*What you have to do:*
Exactly as they stand, write out all of the entries again.

Record extracts Block Start

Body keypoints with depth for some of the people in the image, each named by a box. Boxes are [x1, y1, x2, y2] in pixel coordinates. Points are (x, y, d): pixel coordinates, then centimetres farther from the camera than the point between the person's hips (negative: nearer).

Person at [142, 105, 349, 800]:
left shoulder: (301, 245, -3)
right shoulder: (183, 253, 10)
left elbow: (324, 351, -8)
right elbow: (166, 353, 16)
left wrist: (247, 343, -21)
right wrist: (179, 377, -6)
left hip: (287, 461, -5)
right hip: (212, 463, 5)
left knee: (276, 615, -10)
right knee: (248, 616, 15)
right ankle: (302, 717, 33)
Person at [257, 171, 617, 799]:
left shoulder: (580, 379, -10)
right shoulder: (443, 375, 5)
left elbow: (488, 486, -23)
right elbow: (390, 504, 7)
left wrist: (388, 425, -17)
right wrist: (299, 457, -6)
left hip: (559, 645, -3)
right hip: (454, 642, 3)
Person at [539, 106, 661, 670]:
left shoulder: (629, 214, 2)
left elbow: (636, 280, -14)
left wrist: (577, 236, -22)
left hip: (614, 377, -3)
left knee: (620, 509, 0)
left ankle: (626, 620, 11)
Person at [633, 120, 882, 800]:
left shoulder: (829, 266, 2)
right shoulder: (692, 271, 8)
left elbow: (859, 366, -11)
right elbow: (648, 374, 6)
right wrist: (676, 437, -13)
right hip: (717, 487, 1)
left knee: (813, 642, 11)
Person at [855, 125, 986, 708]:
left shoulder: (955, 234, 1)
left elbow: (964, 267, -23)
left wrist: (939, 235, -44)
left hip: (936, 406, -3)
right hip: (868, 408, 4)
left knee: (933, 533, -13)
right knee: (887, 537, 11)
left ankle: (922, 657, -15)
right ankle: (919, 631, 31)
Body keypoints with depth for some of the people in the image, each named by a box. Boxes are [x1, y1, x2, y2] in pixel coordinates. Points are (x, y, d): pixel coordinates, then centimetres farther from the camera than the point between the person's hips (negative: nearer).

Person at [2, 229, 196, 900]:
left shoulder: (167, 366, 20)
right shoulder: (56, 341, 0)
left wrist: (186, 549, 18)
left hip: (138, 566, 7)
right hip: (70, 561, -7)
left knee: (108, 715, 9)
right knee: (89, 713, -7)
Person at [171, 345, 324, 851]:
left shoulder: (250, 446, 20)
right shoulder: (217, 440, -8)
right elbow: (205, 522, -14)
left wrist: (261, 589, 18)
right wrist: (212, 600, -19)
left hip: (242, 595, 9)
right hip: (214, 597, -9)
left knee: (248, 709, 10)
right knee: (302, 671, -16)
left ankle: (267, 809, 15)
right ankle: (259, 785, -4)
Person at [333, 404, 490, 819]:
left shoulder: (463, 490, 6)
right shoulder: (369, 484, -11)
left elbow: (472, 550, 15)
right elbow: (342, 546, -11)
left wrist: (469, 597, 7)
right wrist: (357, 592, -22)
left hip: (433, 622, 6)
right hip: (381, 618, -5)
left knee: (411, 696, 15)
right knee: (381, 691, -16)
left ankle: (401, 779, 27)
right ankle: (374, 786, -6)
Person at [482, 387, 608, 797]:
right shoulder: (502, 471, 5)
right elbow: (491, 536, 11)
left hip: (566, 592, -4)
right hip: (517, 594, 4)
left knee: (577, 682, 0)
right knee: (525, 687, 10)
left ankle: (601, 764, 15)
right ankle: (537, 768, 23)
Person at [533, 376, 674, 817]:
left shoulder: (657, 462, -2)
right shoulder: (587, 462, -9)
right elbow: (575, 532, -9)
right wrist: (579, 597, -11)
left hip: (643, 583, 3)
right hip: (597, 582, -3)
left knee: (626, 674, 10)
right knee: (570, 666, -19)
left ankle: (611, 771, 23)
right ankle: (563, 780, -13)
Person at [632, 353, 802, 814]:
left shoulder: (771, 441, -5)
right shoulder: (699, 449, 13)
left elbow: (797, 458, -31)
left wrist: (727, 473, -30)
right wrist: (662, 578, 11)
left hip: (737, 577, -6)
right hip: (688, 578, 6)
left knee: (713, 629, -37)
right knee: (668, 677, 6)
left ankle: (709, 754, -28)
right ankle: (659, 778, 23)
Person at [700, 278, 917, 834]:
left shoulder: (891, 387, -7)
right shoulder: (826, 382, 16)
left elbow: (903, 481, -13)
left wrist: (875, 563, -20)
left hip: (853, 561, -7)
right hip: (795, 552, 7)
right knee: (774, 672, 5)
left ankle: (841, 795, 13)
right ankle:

Record extracts Block End

*Task answer:*
Body keypoints with depth for some of the people in the image, each named by a box. Boxes are [x1, y1, x2, y2] in pixel coordinates. Points are (x, y, d): pixel coordinates, then centimetres farther from the camera than the point between the person's hips (negative: nearer).

Person at [142, 105, 349, 800]:
left shoulder: (301, 245, -3)
right shoulder: (183, 253, 10)
left elbow: (324, 351, -8)
right elbow: (166, 353, 16)
left wrist: (247, 343, -21)
right wrist: (179, 377, -6)
left hip: (287, 461, -5)
right hip: (212, 463, 5)
left knee: (276, 615, -10)
right knee: (248, 616, 15)
right ankle: (302, 717, 33)
Person at [257, 171, 617, 799]:
left shoulder: (580, 379, -10)
right shoulder: (443, 375, 5)
left elbow: (488, 486, -23)
right elbow: (390, 504, 7)
left wrist: (388, 425, -17)
right wrist: (299, 457, -6)
left hip: (559, 645, -3)
right hip: (454, 642, 3)
Person at [539, 106, 661, 670]:
left shoulder: (629, 214, 2)
left elbow: (636, 280, -14)
left wrist: (577, 236, -22)
left hip: (614, 377, -3)
left knee: (620, 509, 0)
left ankle: (626, 620, 11)
Person at [633, 120, 882, 800]:
left shoulder: (829, 266, 2)
right shoulder: (692, 271, 8)
left elbow: (859, 366, -11)
right elbow: (648, 374, 6)
right wrist: (676, 437, -13)
right hip: (717, 487, 1)
left knee: (813, 642, 11)
Person at [855, 125, 986, 708]:
left shoulder: (955, 234, 1)
left elbow: (964, 267, -23)
left wrist: (939, 235, -44)
left hip: (936, 406, -3)
right hip: (868, 408, 4)
left knee: (933, 533, -13)
right knee: (887, 537, 11)
left ankle: (922, 657, -15)
right ankle: (919, 631, 31)
Body keypoints with depth for some of the people in the image, each named by a box. Boxes are [x1, y1, x2, y2] in pixel coordinates. Points are (x, y, d): pixel coordinates, then centimetres farther from the camera than the point between the person's hips (negative: nearer).

Person at [2, 229, 196, 900]:
left shoulder: (167, 366, 20)
right shoulder: (56, 341, 0)
left wrist: (186, 549, 18)
left hip: (138, 566, 7)
right hip: (70, 561, -7)
left knee: (108, 715, 9)
right knee: (89, 713, -7)
Person at [171, 345, 324, 851]:
left shoulder: (250, 446, 20)
right shoulder: (217, 440, -8)
right elbow: (205, 522, -14)
left wrist: (261, 589, 18)
right wrist: (212, 600, -19)
left hip: (242, 595, 9)
right hip: (214, 597, -9)
left knee: (248, 709, 10)
right knee: (302, 671, -16)
left ankle: (267, 809, 15)
right ankle: (259, 785, -4)
Person at [333, 404, 490, 819]:
left shoulder: (463, 490, 6)
right shoulder: (369, 484, -11)
left elbow: (472, 550, 15)
right elbow: (342, 546, -11)
left wrist: (469, 597, 7)
right wrist: (357, 592, -22)
left hip: (433, 622, 6)
right hip: (381, 618, -5)
left knee: (411, 696, 15)
right knee: (381, 691, -16)
left ankle: (401, 779, 27)
right ankle: (374, 786, -6)
Person at [482, 387, 608, 797]:
right shoulder: (502, 471, 5)
right elbow: (491, 536, 11)
left hip: (566, 592, -4)
right hip: (517, 594, 4)
left knee: (577, 682, 0)
right knee: (525, 687, 10)
left ankle: (601, 764, 15)
right ankle: (537, 768, 23)
Person at [533, 376, 674, 817]:
left shoulder: (657, 462, -2)
right shoulder: (587, 462, -9)
right elbow: (575, 532, -9)
right wrist: (579, 597, -11)
left hip: (643, 583, 3)
right hip: (597, 582, -3)
left knee: (626, 674, 10)
right knee: (570, 666, -19)
left ankle: (611, 771, 23)
right ankle: (563, 780, -13)
Person at [632, 353, 802, 814]:
left shoulder: (771, 441, -5)
right shoulder: (699, 449, 13)
left elbow: (797, 458, -31)
left wrist: (727, 473, -30)
right wrist: (662, 578, 11)
left hip: (737, 577, -6)
right hip: (688, 578, 6)
left knee: (713, 629, -37)
right knee: (668, 677, 6)
left ankle: (709, 754, -28)
right ankle: (659, 778, 23)
Person at [700, 278, 917, 834]:
left shoulder: (891, 387, -7)
right shoulder: (826, 382, 16)
left elbow: (903, 481, -13)
left wrist: (875, 563, -20)
left hip: (853, 561, -7)
right hip: (795, 552, 7)
right knee: (774, 672, 5)
left ankle: (841, 795, 13)
right ankle:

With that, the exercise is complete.